There is a an update to Hive, when a delete or update operation is performed in Hive, it doesn’t modify the existing data files directly. Instead, Hive creates delta files that record the changes (deletions or new versions of rows). Hive also requires periodic compaction to merge the small delta files with the original data files which very resource intensive.
Iceberg
Update and deletes are very simple in ICEBERG. I have demonstration on SCD2 dimensions using ICEBERG and spark were I perform mutliple update opeations.
# Create initial DataFrame
data = [(1, 'Kris Nunes', 50000), (2, 'Nunes Kris', 60000)]
df = spark.createDataFrame(data, ["id", "name", "salary"])
# Write to Iceberg table
df.writeTo("my_catalog.db.employee").append()
id | name | salary |
---|---|---|
1 | Kris Nunes | 50000.0 |
2 | Nunes Kris | 60000.0 |
from pyspark.sql.functions import col
# Load the table in the
employee_df = spark.table("my_catalog.db.employee")
# Update data
updated_df = employee_df.withColumn("salary",
col("salary").when(col("id") == 1, 70000).otherwise(col("salary")))
# Overwrite the table with updated data
updated_df.writeTo("my_catalog.db.employee").overwritePartitions()
id | name | salary |
---|---|---|
1 | Kris Nunes | 70000.0 |
2 | Nunes Kris | 60000.0 |
# Filter out the row to delete and overwrite the table
filtered_df = employee_df.filter(col("id") != 2)
filtered_df.writeTo("my_catalog.db.employee").overwritePartitions()
id | name | salary |
---|---|---|
1 | Kris Nunes | 70000.0 |
Other important Reasons
Iceberg provides full ACID transaction support including snapshot isolation, allowing for complex multi-row updates and deletes.

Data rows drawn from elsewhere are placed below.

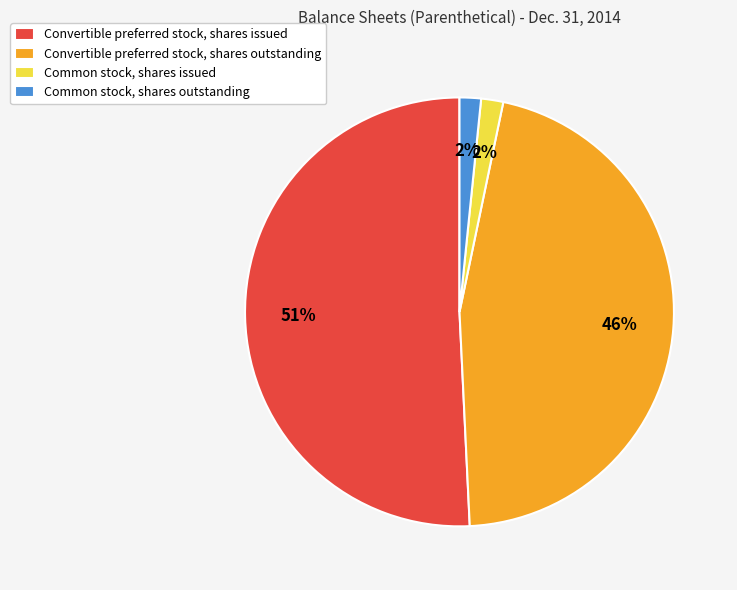

Is it true that Convertible preferred stock, shares issued is 51% of the pie?

True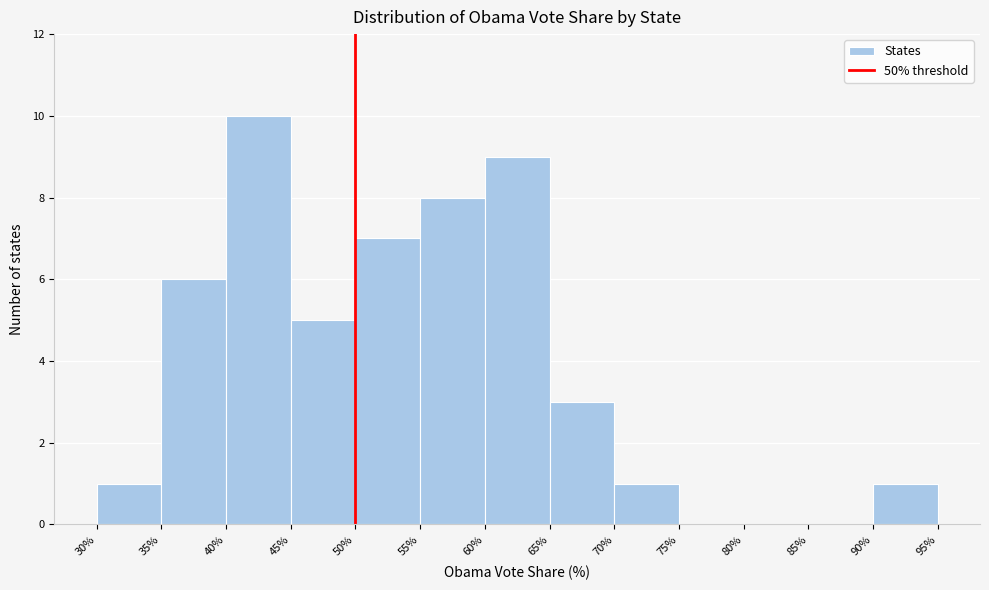

Over which range of the x-axis is the bar tallest?

40% to 45%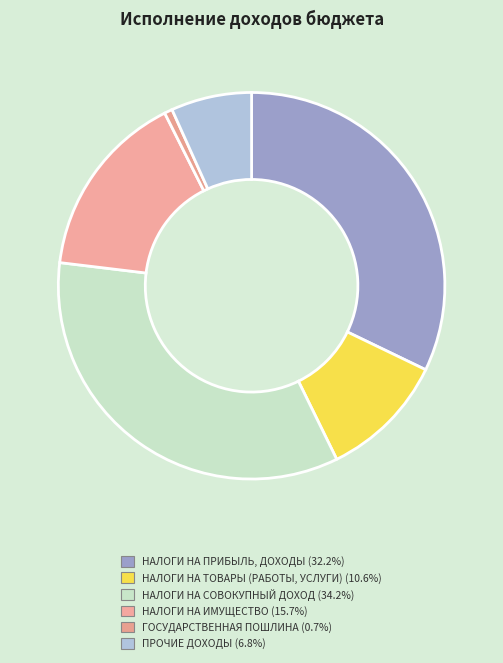

Combined, what portion of the pie is НАЛОГИ НА ИМУЩЕСТВО and НАЛОГИ НА ТОВАРЫ (РАБОТЫ, УСЛУГИ)?

26.3%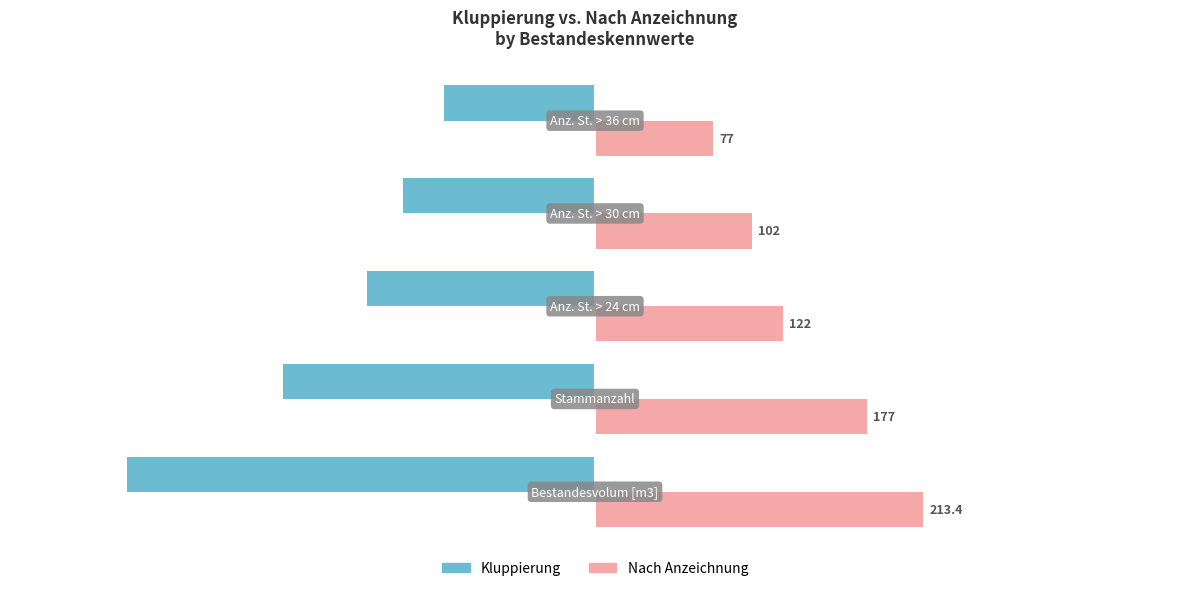

Count the Kluppierung values in the range -203 to -125.

3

While Hive supports ACID transactions, they are often less performant and more complex to manage compared to Iceberg. Hive is an old technology and Iceberg is optimized for query performance with features like column-level stats and file-level pruning, which minimize the amount of data scanned during queries. Iceberg provides native support for multiple compute engines, including Apache Spark, Flink, Presto, Trino, and more. Apache Iceberg provides a modern approach to data lake management with features that simplify data management, improve performance, and support evolving data use cases. Its advanced capabilities, such as schema evolution, hidden partitioning, and time travel, make it a powerful tool for handling large-scale analytics and data warehousing tasks that go beyond the traditional capabilities of Apache Hive.